Se veía sumamente preocupada, más de lo que recuerdo. No la veo hace tres años.

—No es nada, ma’. Sólo tuve una pequeña pelea con el tipo en mi espejo —solté una risita al final para tratar calmarla y asegurarme que no se preocupara de más, pero ella lucía ansiosa aún—. Pero, ¿qué haces tan temprano por aquí? —pregunté—. ¿Sucede algo?

Aún sostenía mi mano envuelta y podía ver en su rostro un gesto de preocupación y duda, algo pasaba por su cabeza, pero jamás logré acertar nada de lo que pensó alguna vez.

—Quería ver si estabas bien —dijo sin más, obviamente, algo oculta, la conozco bien.

—No tienes por qué mentirme, ma’.

Parecía tomara valor para decir lo que estaba pensando, como si se tratara de algo que fuese sumamente difícil para ella. Yo estaba preparándome para lo peor, alguna enfermedad terminal, bancarrota, hipoteca o algo peor quizá.

Dios quiera que no.

—El día que murió tu papá, tuve una sensación fría en el pecho, era la primera vez que sentía algo así en mi vida y una parte de mí decía que tenía que ver con él y no era nada bueno, decidí ignorarlo y ese día, antes de ir a trabajar, al momento de despedirme volví a sentir ese punzón helado en el pecho al verlo caminar hacia la estación —su voz se entrecortaba—. Tu papá no volvió más y lo primero que pensé fue en aquella sensación, hoy por la mañana desperté de la misma manera que aquel día, sentí el mismo miedo que aquel día y temí por ti, porque te haya pasado algo y vine lo más rápido que pude.

Tuve miedo.

—Seguramente tienes trabajo qué hacer y yo estoy quitándote tu tiempo, perdón si te molesté o algo por el estilo, hijito, no era mi intención yo solo estaba asustada…
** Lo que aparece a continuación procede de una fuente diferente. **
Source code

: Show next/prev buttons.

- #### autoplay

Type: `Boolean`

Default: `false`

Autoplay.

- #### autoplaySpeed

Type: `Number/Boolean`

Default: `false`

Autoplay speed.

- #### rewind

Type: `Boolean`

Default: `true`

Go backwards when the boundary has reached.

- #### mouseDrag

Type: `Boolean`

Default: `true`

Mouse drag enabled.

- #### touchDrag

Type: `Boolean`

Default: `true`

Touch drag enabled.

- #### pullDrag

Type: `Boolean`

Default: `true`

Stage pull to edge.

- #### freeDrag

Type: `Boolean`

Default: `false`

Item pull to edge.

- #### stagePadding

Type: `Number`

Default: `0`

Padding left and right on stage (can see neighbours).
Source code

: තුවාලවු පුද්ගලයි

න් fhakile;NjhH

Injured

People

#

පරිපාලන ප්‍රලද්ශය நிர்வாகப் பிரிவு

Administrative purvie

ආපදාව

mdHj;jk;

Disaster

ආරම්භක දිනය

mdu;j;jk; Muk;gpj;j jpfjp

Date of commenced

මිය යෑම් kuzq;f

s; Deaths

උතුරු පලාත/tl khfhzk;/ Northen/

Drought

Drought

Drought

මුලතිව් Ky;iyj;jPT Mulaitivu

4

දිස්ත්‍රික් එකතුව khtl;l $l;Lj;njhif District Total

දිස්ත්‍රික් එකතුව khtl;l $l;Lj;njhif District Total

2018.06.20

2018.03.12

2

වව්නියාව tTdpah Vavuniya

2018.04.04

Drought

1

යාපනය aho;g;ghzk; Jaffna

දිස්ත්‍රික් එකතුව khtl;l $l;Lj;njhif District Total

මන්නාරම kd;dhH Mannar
Al igual que yo siempre lo he estado.

—No te disculpes por nada, mamá. Hoy no iré a trabajar, diré que me enfermé —la interrumpí—. Y estoy bien, te doy mi palabra —dije posando mi otra mano en su rostro y secando la humedad de sus ojos. Su viejo rostro de ojos cansados.

Ella hizo lo mismo, colocó sus cálidas manos sobre mis mejillas y comenzó a acariciarlas con ternura. Amor. En su mirada solo se veía paz, alivio, saber que su hijo aún estaba con ella y no estaría sola en este mundo cruel.

—¿Quieres quedarte a desayunar? —pregunté—. Puedo hacerte mi famoso desayuno internacional —reímos un poco, ella respondió positivamente moviendo la cabeza.

Ambos pasamos e hice lo posible para que se sintiera cómoda, no encendí el televisor, solo hablamos y hablamos, en la cocina y en el comedor. No había tenido una charla así hace un buen tiempo. 

Una oportunidad más.

—Te ves cansado, Piero.

—Lo estoy, ma’ —respondí dándole un beso en la frente, sin motivo alguno—, lo he estado desde hace mucho.

Nadie merece estar solo.

A todas las personas que han decidido quedarse en este mundo, a todas las personas que viven guerras interminables contra su propio reflejo, a ustedes que tienen la valentía de hacerle frente, ustedes que no se dieron por vencido y luchan día a día por una oportunidad más. Sigan de pie, no se rindan, es difícil, cuesta mucho y toma mucho tiempo, pero valdrá la pena, siempre habrá algo por qué luchar, siempre habrá algo o alguien a quien amar, encuentren un por qué y aférrense a ello. Siempre habrá un día más en el que podremos intentarlo de nuevo. A todos ustedes, felicidades. 

 

No sé para que publico, de todas formas no ves mis indirectas.